Equity or Capital Growth is the growth of the value of a share (or stock) of an incorporated business. Stocks allow us to divide up the value of a business so more people can invest in the business which allows greater growth. Both dividend paying shares and “common” shares can realize growth in the value of their shares over time. Common shares, rather than pay dividends, re-invest profits into the business hoping to make their business more profitable and therefore increasing the value of their shares at a faster rate than dividend paying shares. There is no guarantee the share will grow in value. Since buying shares means you also take on the risk that the business does not grow, you can achieve the highest rate of return of all – along with the risk of a loss of some or all of your money. Investing in shares should only be considered after much research and with a trusted advisor. We pay the least amount of tax on the equity growth we earn than dividends or interest (if investing outside an RSP or TFSA)

What’s a Mutual Fund?

A Mutual Fund is professional management of your money. Most of us don’t have the knowledge or time to invest directly in stocks and bonds so the investment industry offers different types of “mutual funds” which are managed by professional and accredited managers who make the buy and sell decisions on individual stocks and bonds. Anyone can purchase a number of “units” of these mutual funds and have these managers use their money to invest.

What’s a Stock?

See Equity or Capital Growth in this article.

What’s a Bond?

A Bond is a promise of repayment of the original investment plus interest. You can purchase bonds from different levels of government, agencies and companies. All have different guarantees and interest payments. The higher the interest payment the greater the risk that you won’t get paid.

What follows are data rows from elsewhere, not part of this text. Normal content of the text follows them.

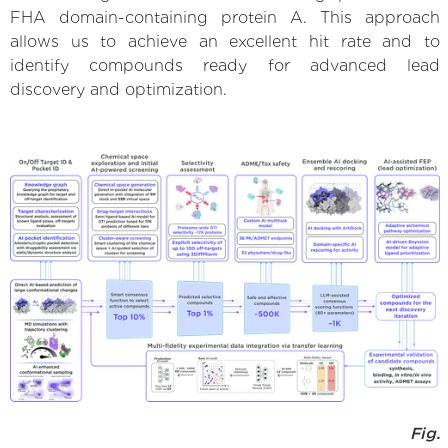
FHA domain-containing protein A. This approach
allows us to achieve an excellent hit rate and to
identify compounds ready for advanced lead
discovery and optimization.
Fig.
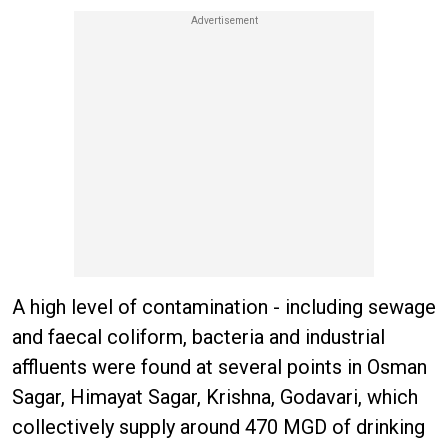
A high level of contamination - including sewage
and faecal coliform, bacteria and industrial
affluents were found at several points in Osman
Sagar, Himayat Sagar, Krishna, Godavari, which
collectively supply around 470 MGD of drinking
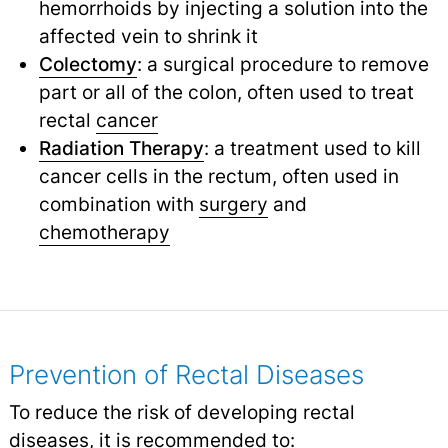
hemorrhoids by injecting a solution into the
affected vein to shrink it
Colectomy
: a surgical procedure to remove
part or all of the colon, often used to treat
rectal
cancer
Radiation Therapy
: a treatment used to kill
cancer cells in the rectum, often used in
combination with
surgery
and
chemotherapy
Prevention of Rectal Diseases
To reduce the risk of developing rectal
diseases, it is recommended to:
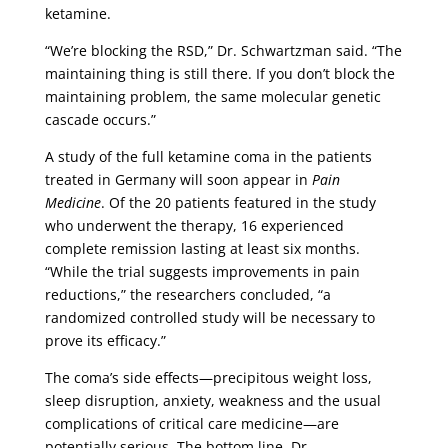
ketamine.
“We’re blocking the RSD,” Dr. Schwartzman said. “The
maintaining thing is still there. If you don’t block the
maintaining problem, the same molecular genetic
cascade occurs.”
A study of the full ketamine coma in the patients
treated in Germany will soon appear in
Pain
Medicine
. Of the 20 patients featured in the study
who underwent the therapy, 16 experienced
complete remission lasting at least six months.
“While the trial suggests improvements in pain
reductions,” the researchers concluded, “a
randomized controlled study will be necessary to
prove its efficacy.”
The coma’s side effects—precipitous weight loss,
sleep disruption, anxiety, weakness and the usual
complications of critical care medicine—are
potentially serious. The bottom line, Dr.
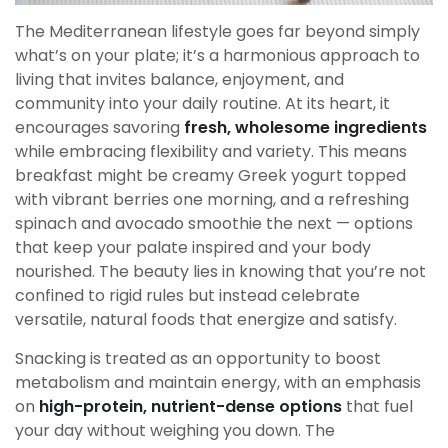
The Mediterranean lifestyle goes far beyond simply
what’s on your plate; it’s a harmonious approach to
living that invites balance, enjoyment, and
community into your daily routine. At its heart, it
encourages savoring
fresh, wholesome ingredients
while embracing flexibility and variety. This means
breakfast might be creamy Greek yogurt topped
with vibrant berries one morning, and a refreshing
spinach and avocado smoothie the next — options
that keep your palate inspired and your body
nourished. The beauty lies in knowing that you’re not
confined to rigid rules but instead celebrate
versatile, natural foods that energize and satisfy.
Snacking is treated as an opportunity to boost
metabolism and maintain energy, with an emphasis
on
high-protein, nutrient-dense options
that fuel
your day without weighing you down. The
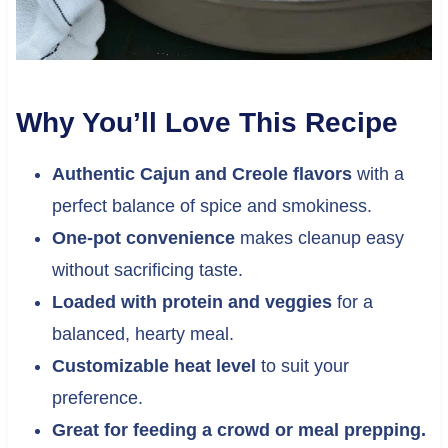
Why You’ll Love This Recipe
Authentic Cajun and Creole flavors
with a
perfect balance of spice and smokiness.
One-pot convenience
makes cleanup easy
without sacrificing taste.
Loaded with protein and veggies
for a
balanced, hearty meal.
Customizable heat level
to suit your
preference.
Great for feeding a crowd or meal prepping.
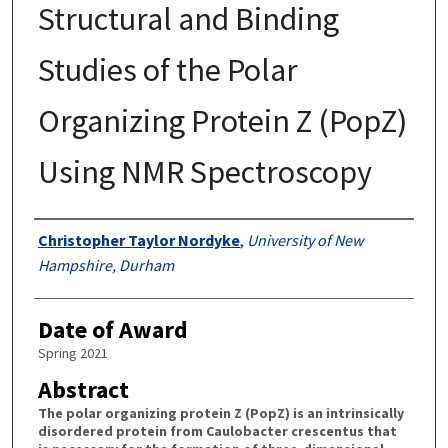
Structural and Binding
Studies of the Polar
Organizing Protein Z (PopZ)
Using NMR Spectroscopy
Authors
Christopher Taylor Nordyke
,
University of New
Hampshire, Durham
Date of Award
Spring 2021
Abstract
The polar organizing protein Z (PopZ) is an intrinsically
disordered protein from Caulobacter crescentus that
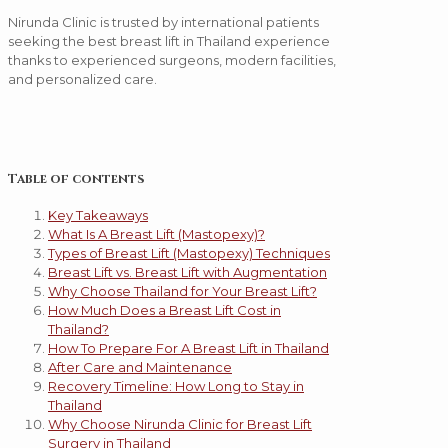
Nirunda Clinic is trusted by international patients
seeking the best breast lift in Thailand experience
thanks to experienced surgeons, modern facilities,
and personalized care.
Table of contents
Key Takeaways
What Is A Breast Lift (Mastopexy)?
Types of Breast Lift (Mastopexy) Techniques
Breast Lift vs. Breast Lift with Augmentation
Why Choose Thailand for Your Breast Lift?
How Much Does a Breast Lift Cost in
Thailand?
How To Prepare For A Breast Lift in Thailand
After Care and Maintenance
Recovery Timeline: How Long to Stay in
Thailand
Why Choose Nirunda Clinic for Breast Lift
Surgery in Thailand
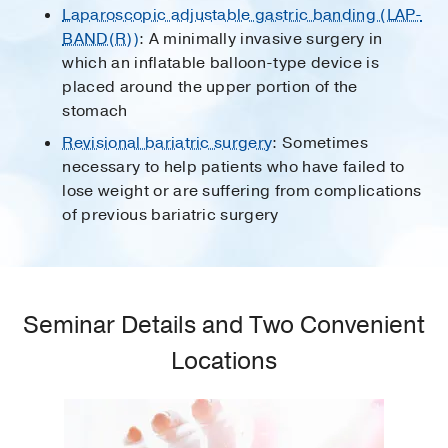
Laparoscopic adjustable gastric banding (LAP-
BAND(R))
: A minimally invasive surgery in
which an inflatable balloon-type device is
placed around the upper portion of the
stomach
Revisional bariatric surgery
: Sometimes
necessary to help patients who have failed to
lose weight or are suffering from complications
of previous bariatric surgery
Seminar Details and Two Convenient
Locations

To make an investment you first have to open an account with an investment company. You will have to decide whether to open a Tax Free Savings Account, (TFSA), a Retirement Savings Account (RSP) or a non-registered investment account.

Unless you earn more than $10,382 in 2010, you won’t pay any tax so investing using a Tax Free Savings Account won’t help you. If you are in University, you get more tax breaks so you could earn up to about $14,000 and not pay any tax. A TFSA is simply an account within which you could purchase a number of different types of investments such as interest earning investments, mutual funds and stocks etc. and not have to include the interest or growth in your income and therefore not have it subject to tax. A TFSA is not designed for short term savings. You will be penalized if you contribute over your limit in any one year. The current limit for each individual 18 or over is $10,000. This will rise to $15,000 in 2011.

An RSP (or RRSP for Registered RSP) is another type of account which can also hold all types of investments. The major difference with an RSP is you receive a refund of the income tax you would have paid on your contribution and if you have to withdraw you repay the full amount of tax. RSP’s are, however, a great vehicle for saving for a home (search “Home Buyers Program) RSP’s are recommended for long term investment.

The Bottom Line

1 – Create and follow a spending plan – it helps you spend your money on what’s really important to you and gives you options.

2 – Set up your bank chequing and savings accounts on-line and use them properly. Do a monthly check on how you are doing against your spending plan. This takes a little time up front but is real easy once you get rolling.

3 – Make sure your savings are getting the highest interest you can earn. Search “Canadian High Interest Savings” to find out where to save.

4 – If you earn more than $10,382 ($14,000 if in university) understand the basics of income tax and how to lower the tax you pay. (RSP’s and TFSA’s) Do your own income tax.

5 – Only think about long term investing in stocks or mutual funds once you have finished school and paid your bills.